Spring is quietly coming. When I was a child, I will take a small bamboo basket at this time of the year, bring small scissors, and go to the wild. There are dew, tender wild vegetables, malan, leeks, wolf chicken head, and ground fungus. . . . There are spring bamboo shoots in the bamboo forest that have not yet broken. . . It’s hard to have a day of fun in the wild, but this season, you can see these wild vegetables everywhere in the market. Spring is here, have you tasted it?
Malan chose to wash and remove the old roots. The spring color is washed and half cut. Pleurotus eryngii washed slices
Boil the water in the pot, add the water to Malan for 10 seconds, remove the cold water and drain the water.
The water that passed through Malan continued to bloom, and after a minute, it was taken out and let cool.

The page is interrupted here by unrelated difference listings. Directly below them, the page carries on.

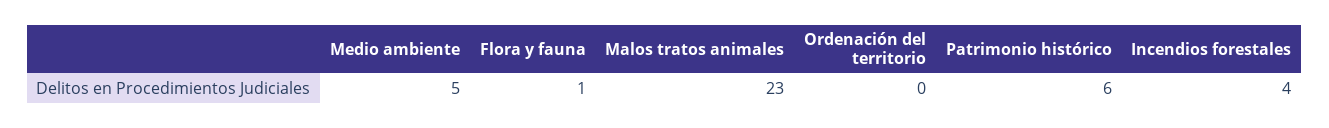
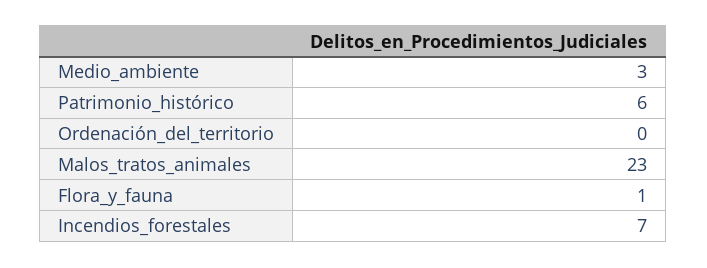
  {
-   "Medio ambiente": 5,
+   "Medio ambiente": 3,
    "Flora y fauna": 1,
    "Malos tratos animales": 23,
    "Ordenación del territorio": 0,
    "Patrimonio histórico": 6,
-   "Incendios forestales": 4
+   "Incendios forestales": 7
  }

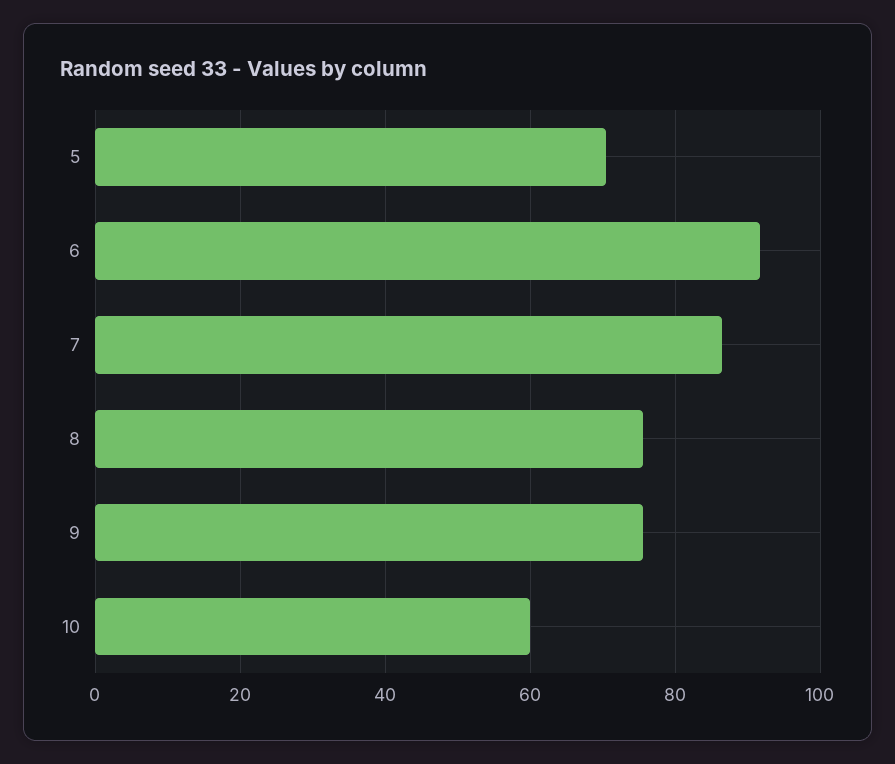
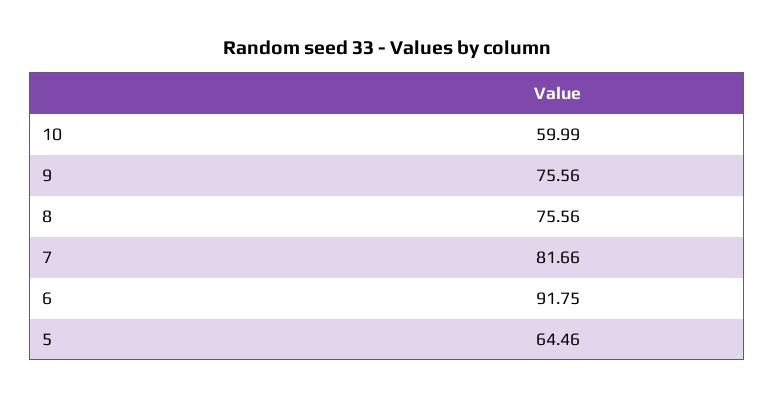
  {
-   "5": 70,
+   "5": 64.46,
    "6": 91.75,
-   "7": 86,
+   "7": 81.66,
    "8": 75.56,
    "9": 75.56,
    "10": 59.99
  }

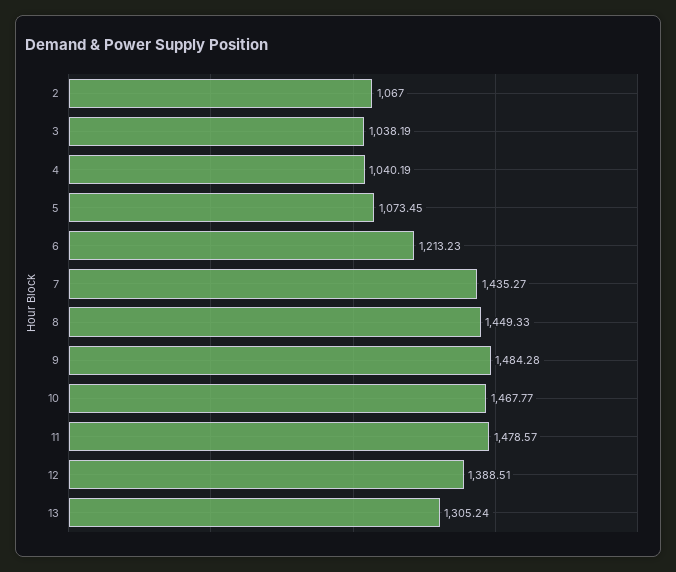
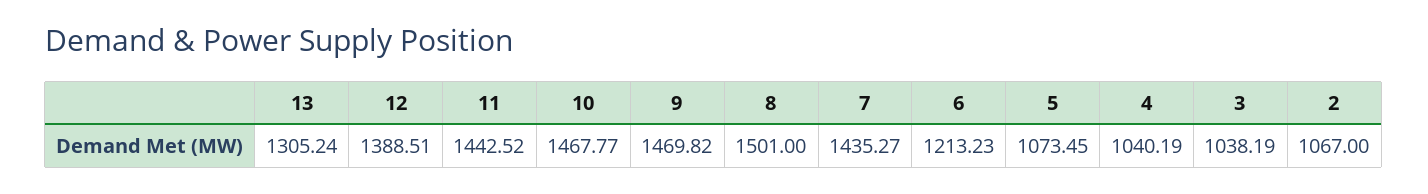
  {
    "2": 1067,
    "3": 1038.19,
    "4": 1040.19,
    "5": 1073.45,
    "6": 1213.23,
    "7": 1435.27,
-   "8": 1449.33,
+   "8": 1501,
-   "9": 1484.28,
+   "9": 1469.82,
    "10": 1467.77,
-   "11": 1478.57,
+   "11": 1442.52,
    "12": 1388.51,
    "13": 1305.24
  }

Malan 攥 dry water chopped, spring bamboo shoots cut into strips
Heat the pot, put the oil, and sauté the oyster mushrooms into a soft
Pour spring bamboo shoots and stir fry
Pour in a tablespoon of soy sauce and stir well
Pour into the chopped Malan and stir fry for a while. Pour in the water and starch to make a thin simmered juice.

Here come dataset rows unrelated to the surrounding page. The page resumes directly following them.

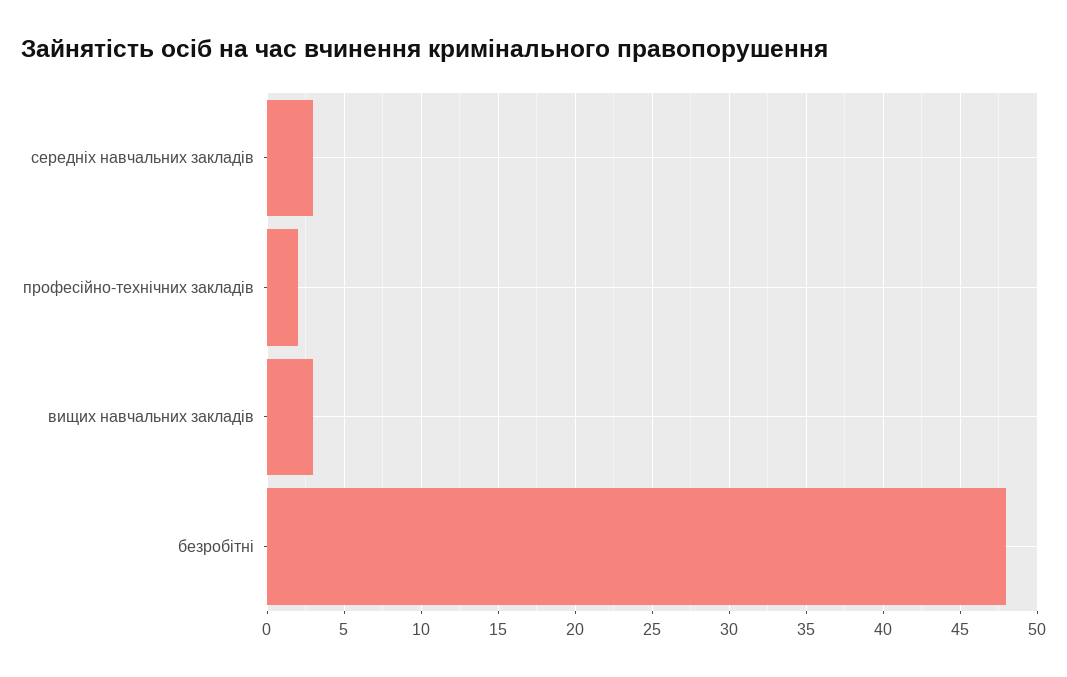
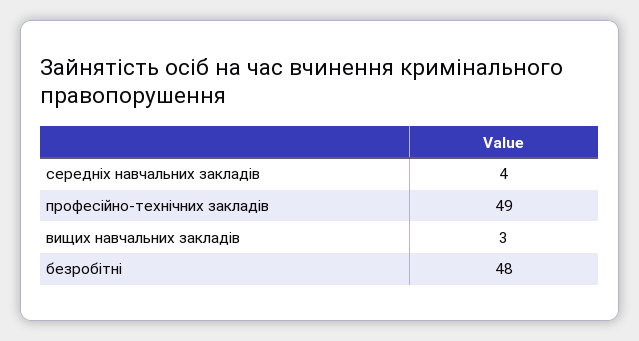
  {
-   "середніх навчальних закладів": 3,
+   "середніх навчальних закладів": 4,
-   "професійно-технічних закладів": 2,
+   "професійно-технічних закладів": 49,
    "вищих навчальних закладів": 3,
    "безробітні": 48
  }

Malan doesn't have a long time, 10 seconds is enough. Seasoning I only used one tablespoon of June fresh soy sauce, a kind of soy sauce, because it has enough salty and umami flavor, so I did not add salt and chicken. Students with heavy tastes can add seasonings according to their own tastes. The last step is to make a thin simmering juice, so that the soup can be wrapped outside the dish and taste more delicious.